I absolutely understand where you're coming from and if you're going into this with your eyes open, and it seems you are, then you'll likely find the PM perfectly acceptable.
I've gotten good at moving heavy equipment around though since my lightest vertical mill weighs 2500# and my heaviest is upwards of 3500#.
Heck, I can even move my 5500# SG around easily now.

My circumstances allow me to put accuracy, affordability, and longevity well over mobility in a calculus of important aspects in machine tool design. Your circumstances demand a different calculus.


----------



## coolidge (Dec 23, 2013)

Buffalo Bob said:


> Thanks. I had been thinking about the Tormack but just checked out HAAS. No comparison. Hendricks Motor Sports uses HAAS machines for all their well respected engines. Boy would I love to watch that shop make stuff. So when my ship comes in HAAS is my choice. Check out the fuel filler cap and fitting for the race cars. Wow...............
> Bob
> http://www.youtube.com/watch?v=2n7PICO3vyo&feature=share&list=UU51sOl_8A6qZnh_i0tf9p-Q&index=6



Yeah and that's just a small tool room Haas.

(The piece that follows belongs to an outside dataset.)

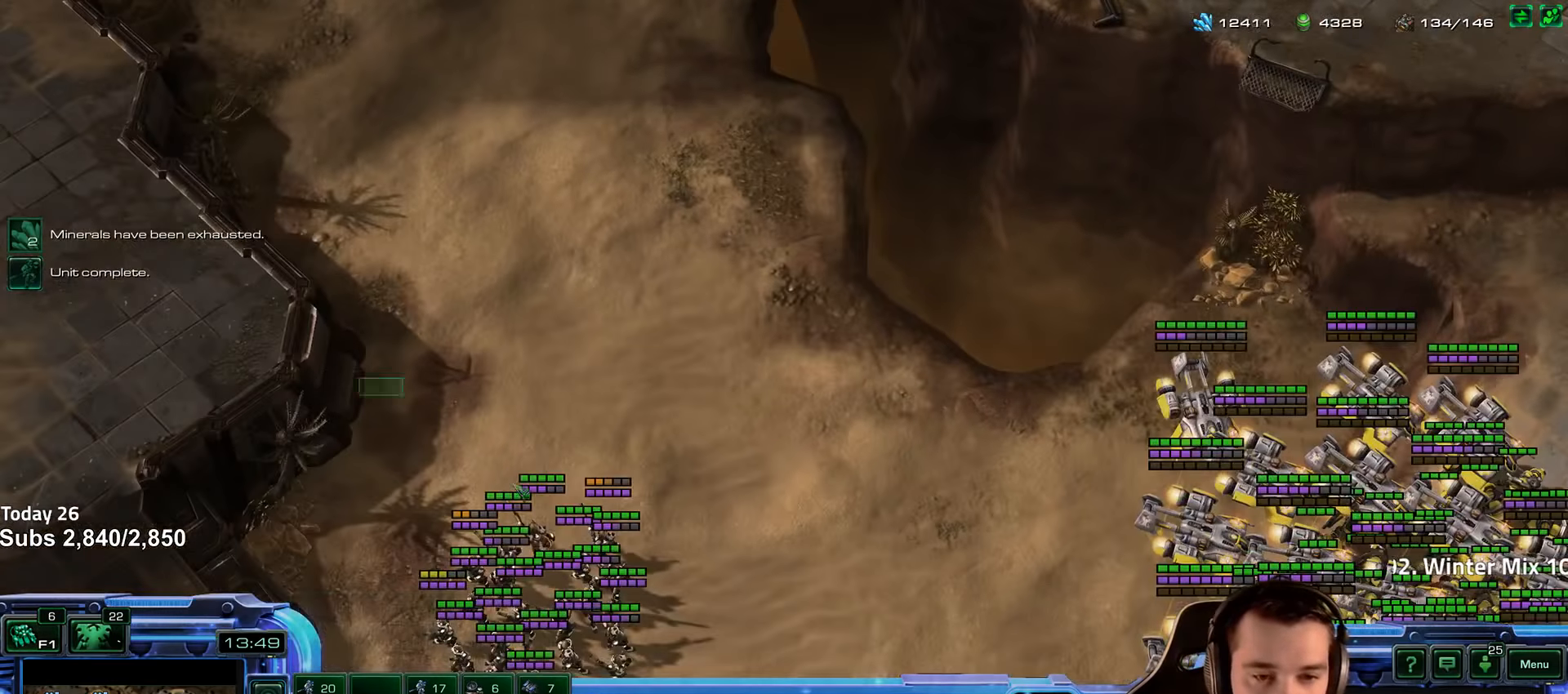
{"keys": [], "events": []}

Larger ones like my brothers Haas VF2SS really move. 

These mill drill CNC conversions...folks I had a chance to purchase an old but perfectly running Haas VF1 for $6k. That Haas easily fits in a garage. Like an idiot I decided to purchase a mill/drill CNC conversion machine because I wanted the machine in my basement shop. :banghead: Yes I worked around 'some' of its short comings and yes I machined many things with it. It only cost me a gob of money and time and frustration and repairs. :banghead:

I know how attractive the idea of a smaller seemingly more affordable (I would argue that in the long run) CNC mill/drill is. I have been there and done that. Here's my advice...get a money back guarantee in writing that the machine can do everything they say it can do and hit the tolerances and backlash they say it can hit and not lose position. One good test is with the gibs properly adjusted have the manufacturer set Z 0.000 then move the head up and down the full length of the Z axis travel 30 or 40 or 50 times then re-check Z, is it dead on? It should be, my guess is many will not be. Have them machine a circle, do you see/feel a lip in the material when the X or Y axis changes direction? You shouldn't.

Just go into this with your eyes wide open, I'll shut up now.


----------



## coolidge (Dec 24, 2013)

Dan_S said:


> That would be great if I had the space and was ok with the weight of the machine. I work in an industry where people move around a lot, no way am I moving something like a Hass or even a BP several hundreds of miles. I owned the predecessor to the Millritre for a while, and even that was a pain in the butt to deal with at 1500lbs.



Dan that's what riggers and truckers are for. Riggers will come load it and unload it for a few hundred bucks, trucker will truck it wherever. My brother just moved a 15,000 pound Mori NL2500Y from Ohio to Washington state, rigging was $400 and shipping was $3,000. The thing took up half the trailer. My guess is maybe $1,500 max depending on how far you are moving. You can move a car coast to coast for about $2,000. Just saying. :drink2:


----------



## Dan_S (Dec 24, 2013)

The other part of the equation is that I like designing and duilding stuff. To me building the mill will probably be more fun than using it.


----------



## coolidge (Dec 24, 2013)

Dan_S said:


> The other part of the equation is that I like designing and duilding stuff. To me building the mill will probably be more fun than using it.



We are two peas in a pod Dan, I once built a 30" diameter dual pump vacuum thermoforming press with reserve tanks and quartz heaters and I currently scratch build tube guitar amps. Hopefully the quality of these mill drills has improved dramatically since I purchased mine 6 years ago, best of luck to you in your build hopefully I have at least given you some things to watch out for.


----------



## GA Gyro (Aug 13, 2014)

Dan_S said:


> The other part of the equation is that I like designing and duilding stuff. To me building the mill will probably be more fun than using it.





coolidge said:


> We are two peas in a pod Dan, I once built a 30" diameter dual pump vacuum thermoforming press with reserve tanks and quartz heaters and I currently scratch build tube guitar amps. Hopefully the quality of these mill drills has improved dramatically since I purchased mine 6 years ago, best of luck to you in your build hopefully I have at least given you some things to watch out for.



I fear I fall into that category also...

I am having a great time designing little parts and making them for EAB aircraft... 
Somehow I find time to fly them... however I find myself thinking about the next version of this or that part sometimes when I need to be looking out for birds... 
(Or is that  )


----------